What you return should be the lines of the data containing "optical", each in full.

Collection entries
+-------+
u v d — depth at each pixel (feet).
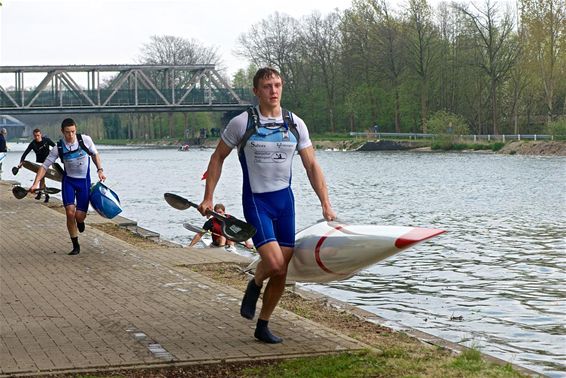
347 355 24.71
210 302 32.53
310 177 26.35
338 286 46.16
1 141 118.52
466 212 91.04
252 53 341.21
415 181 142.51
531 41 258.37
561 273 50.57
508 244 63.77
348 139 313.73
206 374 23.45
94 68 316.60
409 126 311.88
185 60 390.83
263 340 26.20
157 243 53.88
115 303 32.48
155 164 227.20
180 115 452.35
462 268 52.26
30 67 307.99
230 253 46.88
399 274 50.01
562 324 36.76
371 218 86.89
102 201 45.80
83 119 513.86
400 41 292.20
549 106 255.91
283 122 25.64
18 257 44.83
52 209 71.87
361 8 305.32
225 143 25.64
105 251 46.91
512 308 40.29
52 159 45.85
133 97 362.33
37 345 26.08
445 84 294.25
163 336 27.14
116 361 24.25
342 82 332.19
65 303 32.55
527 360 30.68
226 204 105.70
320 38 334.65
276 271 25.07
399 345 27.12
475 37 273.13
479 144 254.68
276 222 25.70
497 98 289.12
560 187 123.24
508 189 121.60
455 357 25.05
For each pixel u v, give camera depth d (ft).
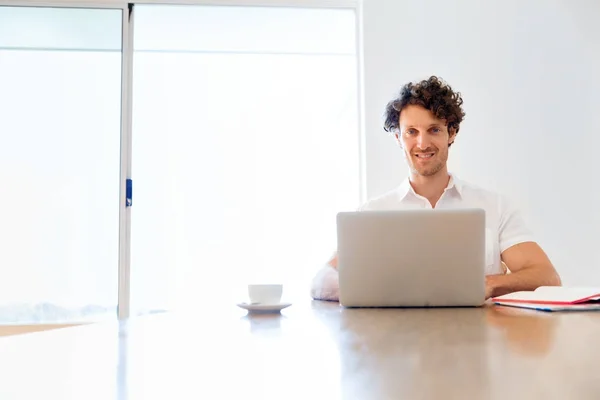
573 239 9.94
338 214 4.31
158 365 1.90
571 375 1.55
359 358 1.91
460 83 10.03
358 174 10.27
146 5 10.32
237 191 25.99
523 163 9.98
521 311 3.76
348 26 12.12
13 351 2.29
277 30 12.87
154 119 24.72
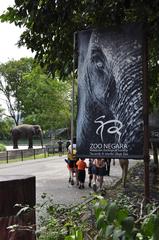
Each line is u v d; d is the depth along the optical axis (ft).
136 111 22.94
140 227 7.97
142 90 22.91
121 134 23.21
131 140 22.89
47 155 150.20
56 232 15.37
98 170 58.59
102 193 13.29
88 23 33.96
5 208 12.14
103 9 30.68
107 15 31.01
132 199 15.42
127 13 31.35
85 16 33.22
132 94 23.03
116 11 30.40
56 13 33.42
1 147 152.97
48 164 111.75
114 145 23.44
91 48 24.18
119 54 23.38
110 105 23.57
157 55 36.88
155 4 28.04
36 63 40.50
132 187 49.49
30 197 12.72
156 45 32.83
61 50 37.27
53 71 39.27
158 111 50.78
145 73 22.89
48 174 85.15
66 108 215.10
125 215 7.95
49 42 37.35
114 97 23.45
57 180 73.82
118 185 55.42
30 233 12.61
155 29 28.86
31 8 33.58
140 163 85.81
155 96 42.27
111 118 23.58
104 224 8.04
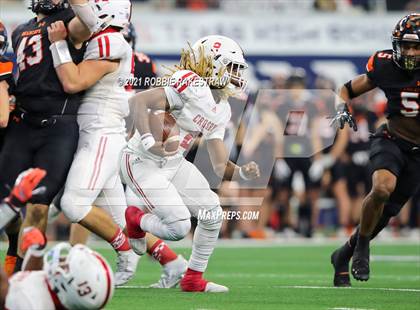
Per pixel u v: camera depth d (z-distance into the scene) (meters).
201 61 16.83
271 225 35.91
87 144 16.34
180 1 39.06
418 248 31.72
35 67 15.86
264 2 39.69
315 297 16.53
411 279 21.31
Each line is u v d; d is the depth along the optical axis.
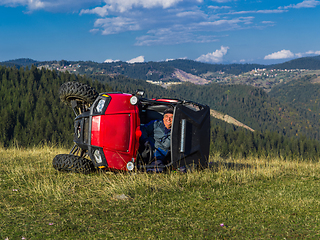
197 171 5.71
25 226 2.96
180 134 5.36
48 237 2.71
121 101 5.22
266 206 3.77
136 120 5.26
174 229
+-------+
## WRITTEN RESPONSE:
Each line is u v d; d is the depth along the optical axis (ft).
Each line is u v d; d is the depth along the optical axis.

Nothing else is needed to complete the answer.